Exercise:
Can you recast the lines of the material as a numbered list, starting at the line containing "vision ensures that" and ending at the line containing "explore materials, and", with any blank lines left out?

Given records:
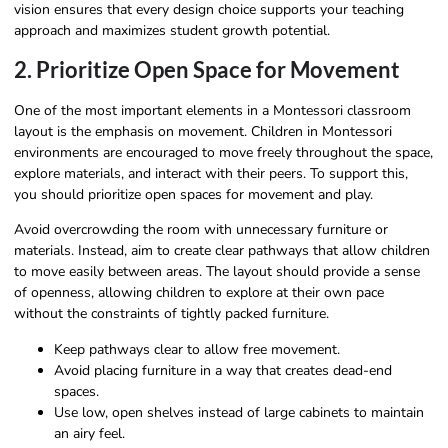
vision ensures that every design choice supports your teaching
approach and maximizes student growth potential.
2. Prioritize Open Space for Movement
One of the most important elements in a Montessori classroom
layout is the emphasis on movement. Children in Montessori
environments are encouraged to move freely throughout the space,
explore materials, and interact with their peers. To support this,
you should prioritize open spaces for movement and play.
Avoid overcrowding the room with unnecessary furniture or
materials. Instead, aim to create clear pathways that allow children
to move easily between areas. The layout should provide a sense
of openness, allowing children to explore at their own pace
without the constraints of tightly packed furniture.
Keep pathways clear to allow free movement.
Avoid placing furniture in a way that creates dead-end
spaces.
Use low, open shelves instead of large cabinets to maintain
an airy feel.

* * *

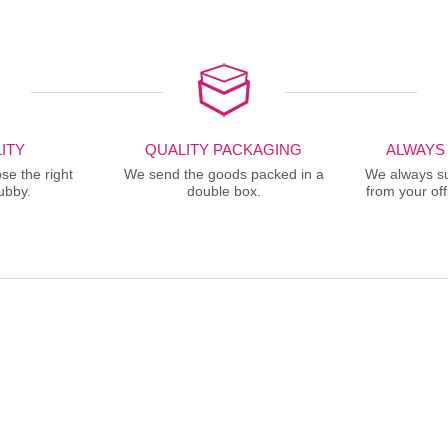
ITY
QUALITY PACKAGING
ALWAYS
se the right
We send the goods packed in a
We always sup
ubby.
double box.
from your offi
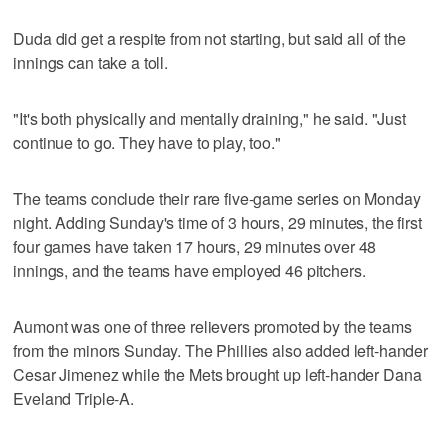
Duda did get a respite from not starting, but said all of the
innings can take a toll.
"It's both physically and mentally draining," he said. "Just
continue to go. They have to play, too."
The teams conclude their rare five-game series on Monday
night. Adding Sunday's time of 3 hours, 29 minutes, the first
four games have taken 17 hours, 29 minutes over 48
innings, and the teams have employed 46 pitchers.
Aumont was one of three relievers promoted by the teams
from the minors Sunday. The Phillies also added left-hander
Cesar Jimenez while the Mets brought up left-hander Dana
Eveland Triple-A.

Answer box:
1. vision ensures that every design choice supports your teaching
2. approach and maximizes student growth potential.
3. 2. Prioritize Open Space for Movement
4. One of the most important elements in a Montessori classroom
5. layout is the emphasis on movement. Children in Montessori
6. environments are encouraged to move freely throughout the space,
7. explore materials, and interact with their peers. To support this,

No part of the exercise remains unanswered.